Written by: Dr Joseph Sekhampu - COO, Milpark Education

Lately, I’ve been trying to come to terms with my identity as a leader and that of an authentic person. I have been questioning what my contribution is in the areas where I lead. What’s been on my mind lately is my role in a changing organisation and how I can contribute to the direction of the institution in the most authentic manner I can. We know that authenticity is a great leadership trait. But what does it mean for me and how do I build this into my leadership journey? In a world where we are taught to hide our true feelings and be ‘politically correct’, it's not always easy to find our own voice and speak from our hearts.

The word ‘authentic’ is generally associated with being real or genuine. For some people, the concept of authenticity conjures up an image of someone who is confident and unapologetic about who they are. I believe that authenticity is more than just being yourself. It’s about being true to who you are and what makes you unique. To be authentic requires a great deal of self-awareness and understanding who one is as an individual before attempting to lead others. For example, I am introverted and will need time alone every day, and it can be draining if everyone asks me about my weekend first thing every Monday morning at work! This contrasts with what many people believe about leaders, which is that they should be “on” at all times and that it is necessary for them to wear a mask of sorts so that they can be seen as successful. Authenticity means having the courage to do things differently from everyone else, even if it takes time or effort - and being willing to accept the consequences of doing so.

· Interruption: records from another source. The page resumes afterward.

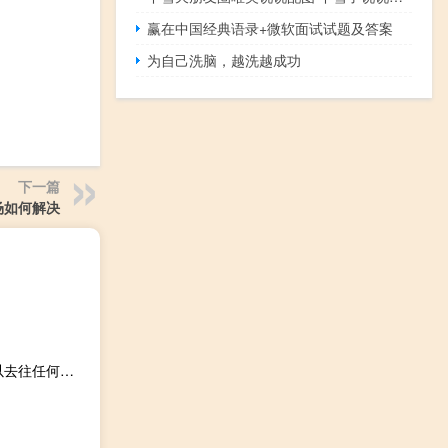
赢在中国经典语录+微软面试试题及答案
为自己洗脑，越洗越成功
下一篇
场如何解决
人生旅途上很现实精辟的说说 这个世界只需要一把剑就可以去往任何地方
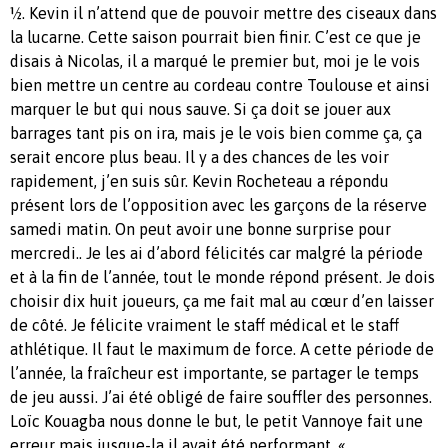
½. Kevin il n’attend que de pouvoir mettre des ciseaux dans
la lucarne. Cette saison pourrait bien finir. C’est ce que je
disais à Nicolas, il a marqué le premier but, moi je le vois
bien mettre un centre au cordeau contre Toulouse et ainsi
marquer le but qui nous sauve. Si ça doit se jouer aux
barrages tant pis on ira, mais je le vois bien comme ça, ça
serait encore plus beau. Il y a des chances de les voir
rapidement, j’en suis sûr. Kevin Rocheteau a répondu
présent lors de l’opposition avec les garçons de la réserve
samedi matin. On peut avoir une bonne surprise pour
mercredi.. Je les ai d’abord félicités car malgré la période
et à la fin de l’année, tout le monde répond présent. Je dois
choisir dix huit joueurs, ça me fait mal au cœur d’en laisser
de côté.
Je félicite vraiment le staff médical et le staff
athlétique. Il faut le maximum de force. A cette période de
l’année, la fraîcheur est importante, se partager le temps
de jeu aussi. J’ai été obligé de faire souffler des personnes.
Loïc Kouagba nous donne le but, le petit Vannoye fait une
erreur mais jusque-la il avait été performant. «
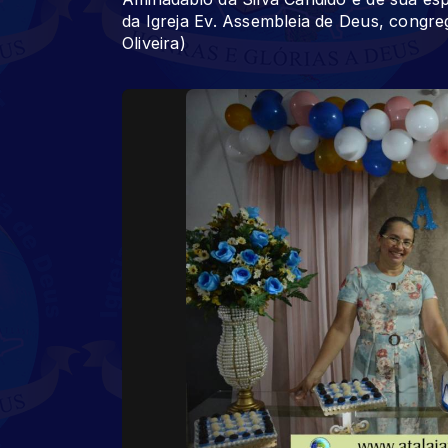
da Igreja Ev. Assembleia de Deus, congre
Oliveira)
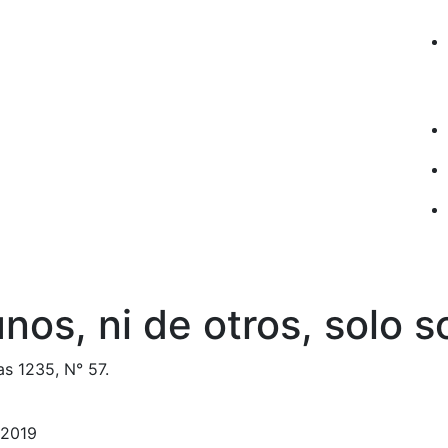
unos, ni de otros, solo 
as 1235, N° 57.
 2019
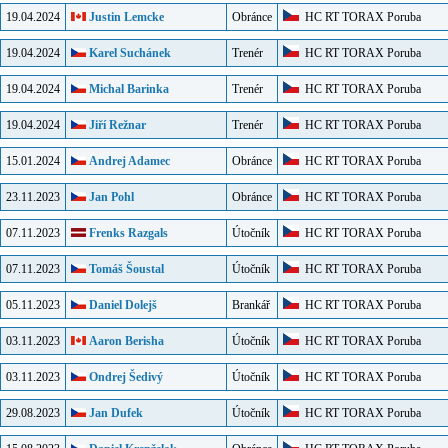
19.04.2024
Justin Lemcke
Obránce
HC RT TORAX Poruba
19.04.2024
Karel Suchánek
Trenér
HC RT TORAX Poruba
19.04.2024
Michal Barinka
Trenér
HC RT TORAX Poruba
19.04.2024
Jiří Režnar
Trenér
HC RT TORAX Poruba
15.01.2024
Andrej Adamec
Obránce
HC RT TORAX Poruba
23.11.2023
Jan Pohl
Obránce
HC RT TORAX Poruba
07.11.2023
Frenks Razgals
Útočník
HC RT TORAX Poruba
07.11.2023
Tomáš Šoustal
Útočník
HC RT TORAX Poruba
05.11.2023
Daniel Dolejš
Brankář
HC RT TORAX Poruba
03.11.2023
Aaron Berisha
Útočník
HC RT TORAX Poruba
03.11.2023
Ondrej Šedivý
Útočník
HC RT TORAX Poruba
29.08.2023
Jan Dufek
Útočník
HC RT TORAX Poruba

The world is changing at a faster pace than ever before. Technology is connecting people like never before, but it's also making the world feel more complex and uncertain. To lead in this world, leaders must show up as humans, lead from the heart, from their core values and in alignment with their true selves. Leadership that does not reflect this will not have the impact on others that it should. The key to authenticity is not just having the right values. Your behaviour has to demonstrate those values and beliefs. This means not only having a clear understanding of what your true self is but also being accountable to it. Authenticity is an important challenge for us all. We all have different levels of confidence, which stems from the exposure we've had in society, combined with our personality traits. Some people can be confident and transparent without a care as to how their authentic self affects others. It’s the lack of authenticity in others – or when they pretend to be caring but then really aren’t – that breeds distrust.

As leaders we have many responsibilities on our shoulders; we need to be good at our jobs, lead by example and help others grow, as well as be good friends with colleagues and stakeholders alike. Being able to do all this while also maintaining some semblance of a personal life can be challenging. It requires us to be vulnerable, open and sincere in our interactions with others. It requires us to be comfortable with expressing who we really are — both the good parts and the bad— without worrying about what other people think of us or whether they will like us anymore if they find out who we really are.

In my opinion, there is no other way to lead than authentically. There may be some who argue otherwise because they think that 'fake it till you make it' is the way forward, but I totally disagree with them. My personal experience has taught me that if you're not being true to yourself, then how can you expect others to follow? I'd like to think that I am on the right path in the authenticity maze. I am who I am, I am because you are, and it's not a façade or a role that I play. But there are moments when I wish that it were easier to be more authentic. The truth is that no matter how much we try to hide or deny our true selves, other people will eventually see through our façade or get tired of waiting for us to change. And when they finally do see who we are at our core — whether good or bad — they may not like what they see!